At a seminar in Westminster, London hosted by the Middle East Monitor (MEMO), journalists and human rights experts gathered to hear discussion around one of the lesser known traits of the United Arab Emirates, its human rights record and treatment of political activists in the wake of the Arab Spring. Dr Azzam Tamimi, a leading media personality, opened the session noting that when most people think of the UAE, Dubai being a prime example, they think of a growing metropolis, shopping malls, horse racing, tourism and the huge levels of expatriate employment. Yet the reality after the Arab Spring has been in stark contrast to this and the UAE’s role as a key player in events in the MENA region began to emerge.
Dr Tamimi explained that that the UAE began to talk about groups threatening the domestic order of the country, including groups of lawyers, judges, civil servant, professors, students and even business people.

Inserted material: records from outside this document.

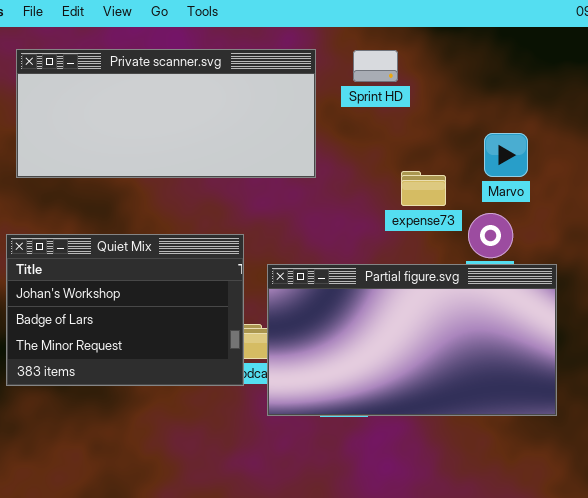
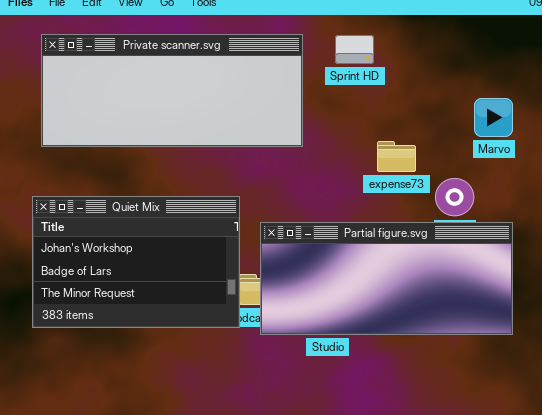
Marvo: [484,133,528,177] -> [474,98,513,137], moved
Partial figure.svg: [267,264,557,416] -> [260,222,513,335], resized

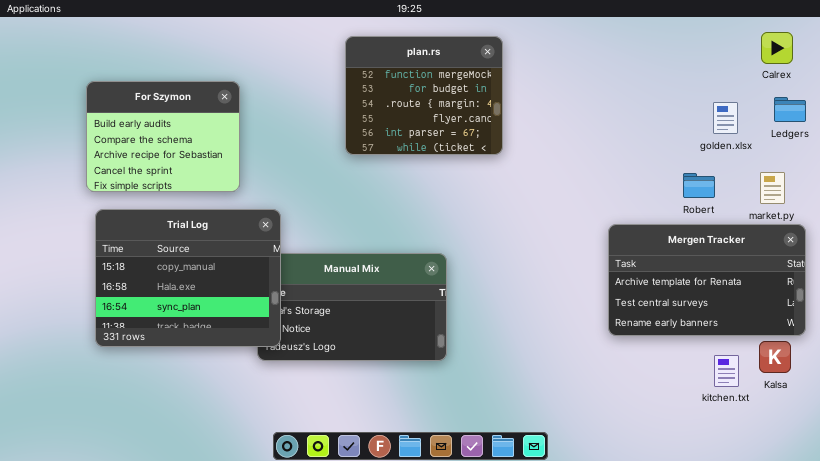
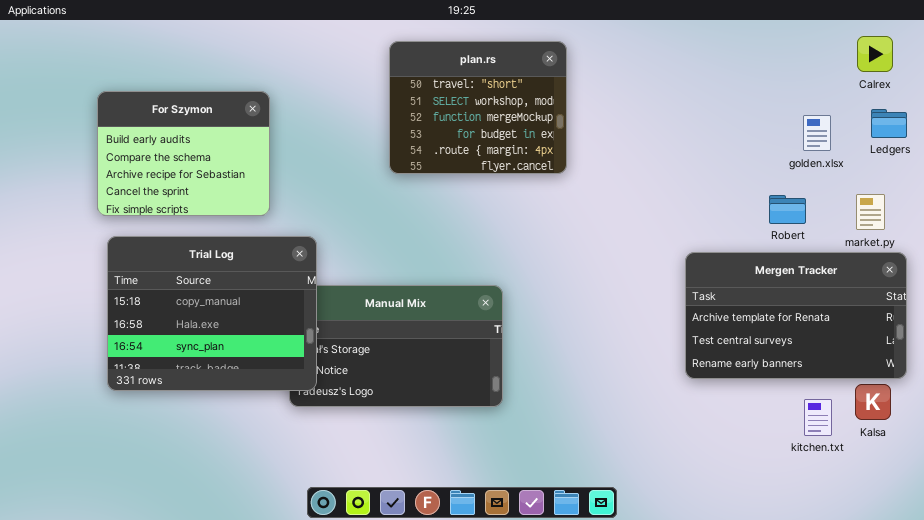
plan.rs: [345,36,503,155] -> [389,41,567,174], scrolled up 2 rows

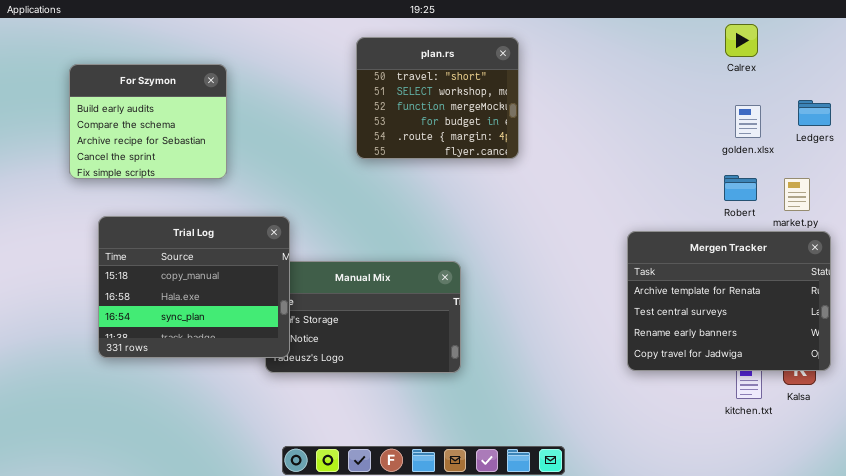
Calrex: [857,36,893,72] -> [725,24,758,57], moved
For Szymon: [97,91,270,216] -> [69,64,227,179], moved
Robert: [769,195,806,224] -> [724,175,757,201], moved
Mergen Tracker: [685,252,907,379] -> [627,231,831,371], resized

As the waves of change spread across the region people from all backgrounds ended up in jail, facing accusations that they were undermining the ruling elites. A number of people from these groups were then forced to flee, seek refuge in other countries and remain in exile outside of the UAE. Dr Tamimi described this as a new phenomenon, “previously unheard” of in the UAE. In addition, Arab expatriate communities suspected of political activity faced similar treatment, including Syrians suspected of being affiliated to the Muslim Brotherhood and Palestinians who were suspected of sympathising with Hamas were also detained, tortured and forcibly removed from the country.
It was clear that as the Arab Spring unfolded two camps were emerging in the MENA according to Dr Tamimi. In one camp there were countries such as Qatar and Turkey where sympathies seemed to lie with the popular desire for change and reform. Yet in other countries, such as Jordan, Saudi Arabia and other Gulf states, including the UAE, there was a concern of the threat that such calls for democracy could bring about. Whilst it may have been Ben Ali in Tunisia at first, the idea that such popular feeling could spread to other nations and threaten their hold pushed these countries to pursue an active policy of attempting to supress the Arab Spring.
As Dr Tamimi explained the UAE have been able to rally countries behind it in order to quell the uprising as they occurred across the Middle East. Indeed, he said that it was “no secret” that the UAE had been behind the coup of Egypt’s first democratically elected president, Mohamed Morsi. It is against the background of the Arab Spring and the spread of popular demand for political reform that the UAE’s human rights records has somewhat loosed even further.
Nicholas McGeehan of Human Rights Watch said that the UAE in fact often slipped under the radar, but was in fact a brutal state that wanted to shield its brutality by seeking influence. He argued that prior to 2011 and the Arab Spring the signs of the UAE’s brutality were in fact already there. But it was after the Arab Spring and a petition in the UAE which called for mild reform, giving the Federal National Council legislative powers, with elections of its members that the UAE responded in a more brutal manner. The regime saw the petition as an “existential threat” and a “threat to stability” due to the Arab Spring effect.
The UAE 5 were accused of insulting the ruler and the UAE 94 faced farcical trials, during which the cases were presented as a national security issue, where the political Islamists were painted as the ‘bogeymen’ of the UAE. In the UAE political activists who were arrested and detained had no lawyers and were often facing the regime on their own.
Political activists have described the torture and degrading treatment they faced in jails in the Emirates, being subjected to abuse, violence, solitary confinement amongst many other things. Those that have been targeted by the regime have faced all kinds of harassment from having their cars stolen, to their money stolen, their bank accounts being accessed and to their families being threatened. Treatment in prison ranged from beatings, to being hanged in stress positions, disorientation, the use of extreme heat and extreme cold.
Yet despite these reports, Nicholas McGeehan explained that the UAE has continued to maintain its positive image. Through its aggressive lobbying (including being the top spending foreign lobbying body in Washington) to supporting hospitals, disaster relief efforts and cultural events which paint them as philanthropists the UAE have used these efforts to gain favour with and support for their regime from foreign powers, specifically the US and the UK. And of course, the Emirates have used the ultimate tool of soft power to strengthen these associations such as their huge spending on the football club Manchester City, two football stadiums named after the country amongst a number of other ventures.
It is perhaps this part of the story which is so worrying for those in the Emirates calling for reform, democracy and development. Whilst human rights activists outside the UAE acknowledge the sufferings of political activists in the country – foreign powers are regularly turning a blind eye to the country’s complete disregard for human rights in favour of the UAE’s influence. Political activists in the UAE are calling on foreign countries to call out the UAE on their abuse of human rights, to not offer them diplomatic immunity but instead to understand the plight of those living in the UAE and oppose these abuses.